Reproduce the part of the records that opens with the line containing "To face the" and runs through the end of the records, leaving out the pictures.

[Stored data]
☆ ☆ ☆ ☆ ☆ ☆ ☆
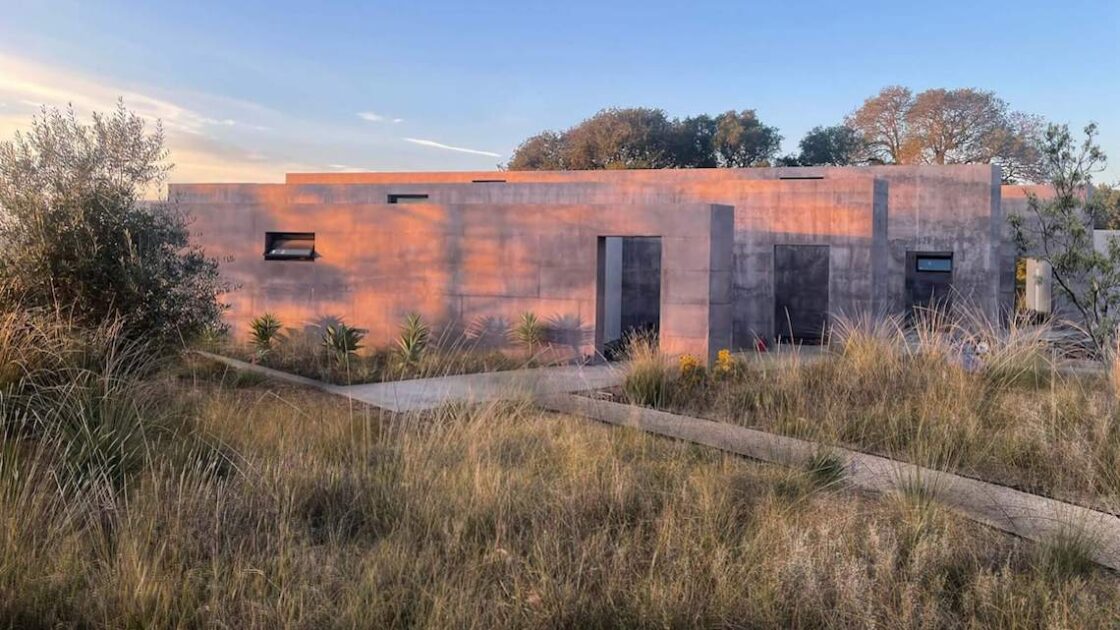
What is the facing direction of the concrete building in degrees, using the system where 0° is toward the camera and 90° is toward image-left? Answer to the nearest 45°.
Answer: approximately 0°

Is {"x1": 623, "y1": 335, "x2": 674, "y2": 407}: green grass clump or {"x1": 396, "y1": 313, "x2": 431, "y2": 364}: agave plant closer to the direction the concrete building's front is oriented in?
the green grass clump

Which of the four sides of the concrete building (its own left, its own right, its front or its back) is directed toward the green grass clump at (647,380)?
front

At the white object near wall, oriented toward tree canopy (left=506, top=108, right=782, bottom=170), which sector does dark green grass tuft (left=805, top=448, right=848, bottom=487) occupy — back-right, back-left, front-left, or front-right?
back-left

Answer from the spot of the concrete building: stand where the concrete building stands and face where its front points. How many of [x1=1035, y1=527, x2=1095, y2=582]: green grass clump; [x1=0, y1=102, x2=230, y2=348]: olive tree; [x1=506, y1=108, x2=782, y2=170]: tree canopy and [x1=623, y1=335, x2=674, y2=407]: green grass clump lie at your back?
1

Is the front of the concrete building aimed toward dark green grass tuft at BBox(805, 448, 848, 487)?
yes

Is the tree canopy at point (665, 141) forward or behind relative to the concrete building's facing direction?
behind

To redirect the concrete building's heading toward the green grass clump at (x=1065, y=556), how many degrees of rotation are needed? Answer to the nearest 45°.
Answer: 0° — it already faces it

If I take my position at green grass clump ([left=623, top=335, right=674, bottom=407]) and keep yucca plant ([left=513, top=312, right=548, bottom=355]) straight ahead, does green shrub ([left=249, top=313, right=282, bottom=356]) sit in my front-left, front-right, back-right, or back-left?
front-left

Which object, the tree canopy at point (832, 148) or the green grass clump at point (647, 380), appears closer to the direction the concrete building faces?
the green grass clump

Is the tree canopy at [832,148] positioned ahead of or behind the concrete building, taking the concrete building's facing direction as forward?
behind
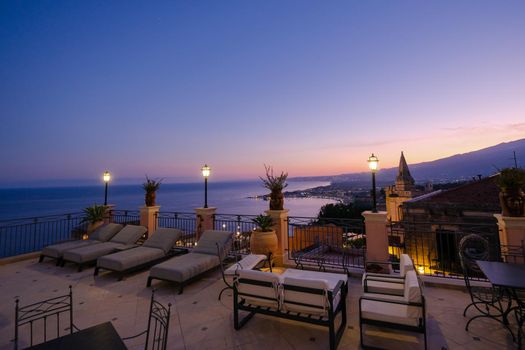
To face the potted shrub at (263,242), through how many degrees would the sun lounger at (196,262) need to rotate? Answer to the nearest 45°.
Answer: approximately 135° to its left

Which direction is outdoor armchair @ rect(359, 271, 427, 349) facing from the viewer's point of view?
to the viewer's left

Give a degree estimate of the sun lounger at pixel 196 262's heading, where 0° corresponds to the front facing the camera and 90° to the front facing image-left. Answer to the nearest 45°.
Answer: approximately 45°

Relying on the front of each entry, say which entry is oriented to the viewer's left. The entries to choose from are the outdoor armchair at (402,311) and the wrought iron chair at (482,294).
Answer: the outdoor armchair

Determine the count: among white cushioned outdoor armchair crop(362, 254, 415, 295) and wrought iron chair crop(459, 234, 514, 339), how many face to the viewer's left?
1

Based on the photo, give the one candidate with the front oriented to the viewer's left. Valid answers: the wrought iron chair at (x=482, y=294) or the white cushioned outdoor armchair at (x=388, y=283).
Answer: the white cushioned outdoor armchair
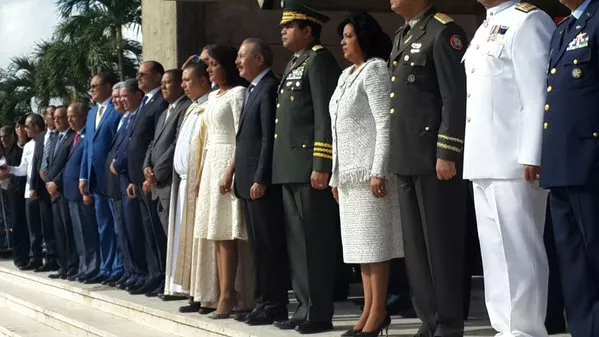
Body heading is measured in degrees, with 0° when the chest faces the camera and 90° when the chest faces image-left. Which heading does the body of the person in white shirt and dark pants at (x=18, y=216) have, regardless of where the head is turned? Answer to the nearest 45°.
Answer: approximately 45°

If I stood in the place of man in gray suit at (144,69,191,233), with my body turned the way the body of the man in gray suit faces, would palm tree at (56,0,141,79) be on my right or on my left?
on my right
☆ ☆ ☆ ☆ ☆ ☆ ☆
**Exercise answer:**
To face the potted shrub at (263,242), through how many degrees would the sun lounger at (196,262) need to rotate? Answer to the nearest 45°.
Answer: approximately 135° to its left

Which direction is outdoor armchair @ rect(359, 271, 427, 349) facing from the viewer's point of view?
to the viewer's left

Give a degree estimate of the sun lounger at pixel 196 262's heading, where 0° corresponds to the front facing the camera and 90° to the front facing image-left. Answer to the nearest 45°.
Answer: approximately 45°

Relying on the front of each entry, say which entry is oriented to the viewer's left. The entries to choose from are the outdoor armchair at (402,311) and the wrought iron chair at (482,294).
Answer: the outdoor armchair

Determine the count: among white cushioned outdoor armchair crop(362, 254, 415, 295) and wrought iron chair crop(459, 234, 514, 339), how many face to the viewer's left?
1

Based on the photo, give the one candidate with the front oriented to the viewer's left. Valid answers: the wrought iron chair at (x=482, y=294) or the white cushioned outdoor armchair at (x=388, y=283).
Answer: the white cushioned outdoor armchair
Body heading is measured in degrees, with 0° when the chest faces the camera and 90° when the chest faces image-left. Which heading does the body of the person in white shirt and dark pants at (x=18, y=216) have, regardless of where the head is turned? Answer to the nearest 45°.
Answer: approximately 45°

If I stood in the place of man in gray suit at (144,69,191,233), with my body turned the way the body of the man in gray suit faces, would palm tree at (56,0,141,79) be on my right or on my left?
on my right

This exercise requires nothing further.